Brian ( et al)
I was also thinking how to treat this ambiguity where people use “replication” as a synonym for “successful replication”.
The problem with this formula is that the meta-analytic result will be subject to publication bias. It is also harder to calculate because a whole meta-analysis has to be done, including scouring for unpublished studies (a process never 100% effective). It would make more sense under a publication regime we do not have ... yet ...
The original formula has the advantage of being more straightforward, and functionally equivalent in a world where non-replications don’t get published (I guess reversed replications do, but they are rare, only Glaser & Banaji comes to mind... and in that case boundary finding is the more appropriate research response). Important given there’s a lot of wiggle room in defining direct, let alone conceptual replications.
It does make me think about defining different things we want to replicate:
Direct replication: of the whole experiment, IV and DV
Effect replication: of the IV’s effects on a DV, conceptualized in different ways
Conceptual replication: varying the IV and/or the DV
You know ( and maybe agree) that some publishing trends in the field have gone too far into finding clever or surprising effects, rather than establishing underlying theoretical principles and boundaries. (Yes, yes, we get it, making concepts available to the mind –via any of the senses - increases the likelihood of congruent behavior). I want to make clear how replication is valuable at each level rather than just focusing on direct replication.
Direct replication is most important to the *integrity of our science*. (Is this effect cherry-picked or fraudulent?)
Effect replication is most important to the *application of our science*. (Will those eyes increase honesty in a variety of domains?)
Conceptual replication is most important to the *theory behind our science* as well as the application (what do the eyes represent exactly, conceptually?)
That said, it is easier to do that meta-analysis for the first two than for the third, and also easier to agree on what counts as a replication due to the likelihood of direct citation of the parent study.
Dr Roger Giner-Sorolla
Reader in Social Psychology
School of Psychology
University of Kent
Canterbury, Kent CT2 7NP
United Kingdom
tel. +44 (0)1227 823085, leave out 0 if calling from abroad
From: bno...@gmail.com [mailto:bno...@gmail.com] On Behalf Of Brian Nosek
Sent: 16 February 2012 17:32
To: Mark Brandt; Roger Giner-Sorolla; Jeffrey Spies; Daniel Lakens
Subject: RV thread
So far, the five of us are ones that have weighed in on the RV manuscript - at least in the google doc itself.
I thought it might be useful to start a discussion thread that doesn't fill all the OSF folks inboxes with detail RV discussion (larger points could still be brought up there).

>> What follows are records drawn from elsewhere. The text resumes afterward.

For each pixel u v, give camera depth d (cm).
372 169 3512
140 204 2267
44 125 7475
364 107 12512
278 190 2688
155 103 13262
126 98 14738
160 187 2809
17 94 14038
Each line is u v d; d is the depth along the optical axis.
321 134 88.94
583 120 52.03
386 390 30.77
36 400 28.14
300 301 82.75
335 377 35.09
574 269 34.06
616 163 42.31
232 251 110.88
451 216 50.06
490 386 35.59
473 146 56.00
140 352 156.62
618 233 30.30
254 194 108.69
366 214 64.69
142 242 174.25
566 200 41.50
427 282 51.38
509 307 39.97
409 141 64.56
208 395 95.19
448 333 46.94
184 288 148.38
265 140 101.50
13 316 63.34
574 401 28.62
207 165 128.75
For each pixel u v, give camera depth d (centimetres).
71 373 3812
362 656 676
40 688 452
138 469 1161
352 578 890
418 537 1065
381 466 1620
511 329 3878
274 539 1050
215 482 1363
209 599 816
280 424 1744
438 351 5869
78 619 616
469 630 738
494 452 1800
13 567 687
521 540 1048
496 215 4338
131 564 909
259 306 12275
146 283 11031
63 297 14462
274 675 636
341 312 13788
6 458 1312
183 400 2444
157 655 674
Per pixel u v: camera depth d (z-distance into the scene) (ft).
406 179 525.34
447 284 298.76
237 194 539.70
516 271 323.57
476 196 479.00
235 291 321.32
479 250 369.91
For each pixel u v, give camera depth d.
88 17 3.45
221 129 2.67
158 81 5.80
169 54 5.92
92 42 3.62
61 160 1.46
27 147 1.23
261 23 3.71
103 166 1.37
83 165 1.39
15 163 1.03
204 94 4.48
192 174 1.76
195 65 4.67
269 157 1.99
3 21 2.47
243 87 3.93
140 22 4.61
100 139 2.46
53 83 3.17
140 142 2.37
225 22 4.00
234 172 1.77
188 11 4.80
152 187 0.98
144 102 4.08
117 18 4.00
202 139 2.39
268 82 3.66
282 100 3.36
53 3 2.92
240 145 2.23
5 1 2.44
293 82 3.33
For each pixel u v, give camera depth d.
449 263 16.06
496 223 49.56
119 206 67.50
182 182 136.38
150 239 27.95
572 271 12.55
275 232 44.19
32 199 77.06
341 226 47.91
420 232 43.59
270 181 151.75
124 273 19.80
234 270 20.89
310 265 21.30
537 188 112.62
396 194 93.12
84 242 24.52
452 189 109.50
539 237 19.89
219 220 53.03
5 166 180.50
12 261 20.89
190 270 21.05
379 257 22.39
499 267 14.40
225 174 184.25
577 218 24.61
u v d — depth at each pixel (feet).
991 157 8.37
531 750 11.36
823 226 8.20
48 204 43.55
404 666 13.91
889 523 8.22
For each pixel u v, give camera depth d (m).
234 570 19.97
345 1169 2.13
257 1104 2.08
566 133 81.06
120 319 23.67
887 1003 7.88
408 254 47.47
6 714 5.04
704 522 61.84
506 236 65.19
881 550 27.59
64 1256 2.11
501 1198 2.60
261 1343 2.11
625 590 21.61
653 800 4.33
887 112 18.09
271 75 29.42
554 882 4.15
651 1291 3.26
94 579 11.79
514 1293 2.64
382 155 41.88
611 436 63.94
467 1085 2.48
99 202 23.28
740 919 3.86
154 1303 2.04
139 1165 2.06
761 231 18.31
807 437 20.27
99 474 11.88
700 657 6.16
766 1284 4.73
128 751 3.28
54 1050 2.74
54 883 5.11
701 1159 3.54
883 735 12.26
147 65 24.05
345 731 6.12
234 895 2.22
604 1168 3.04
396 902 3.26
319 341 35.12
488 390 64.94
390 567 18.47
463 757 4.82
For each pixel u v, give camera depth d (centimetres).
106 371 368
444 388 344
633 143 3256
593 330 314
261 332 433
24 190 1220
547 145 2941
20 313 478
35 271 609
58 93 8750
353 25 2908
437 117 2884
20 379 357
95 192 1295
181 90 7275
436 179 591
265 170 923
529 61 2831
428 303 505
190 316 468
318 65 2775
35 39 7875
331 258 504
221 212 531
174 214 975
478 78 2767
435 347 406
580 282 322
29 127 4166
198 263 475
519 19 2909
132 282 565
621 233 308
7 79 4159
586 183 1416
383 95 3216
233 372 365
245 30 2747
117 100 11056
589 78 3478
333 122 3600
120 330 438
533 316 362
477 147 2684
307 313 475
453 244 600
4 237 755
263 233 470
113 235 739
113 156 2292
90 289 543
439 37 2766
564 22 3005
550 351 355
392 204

I am attaching an article that may be of some use, and below is the text of a comment that I just added to the paper that might deserve some rapid discussion rather than resolution through the doc comment thread:
--------------------------------------
I haven't gone through the rest of the manuscript yet, but I had a thought about the calculation of replication value yesterday. This builds on my earlier point that RV should be a complement to meta-analysis, not an alternative, and that just counting the number of replications does not consider the reliability of the demonstrations and outcomes of the replications.
So, how about something like:
RV = (times cited) / (p-value of the meta-analytic result - whatever number of replications there are)
[lower values indicating replication is more important, the minus sign is not intended to be a minus sign, just explanation of what is in the meta-analytic count]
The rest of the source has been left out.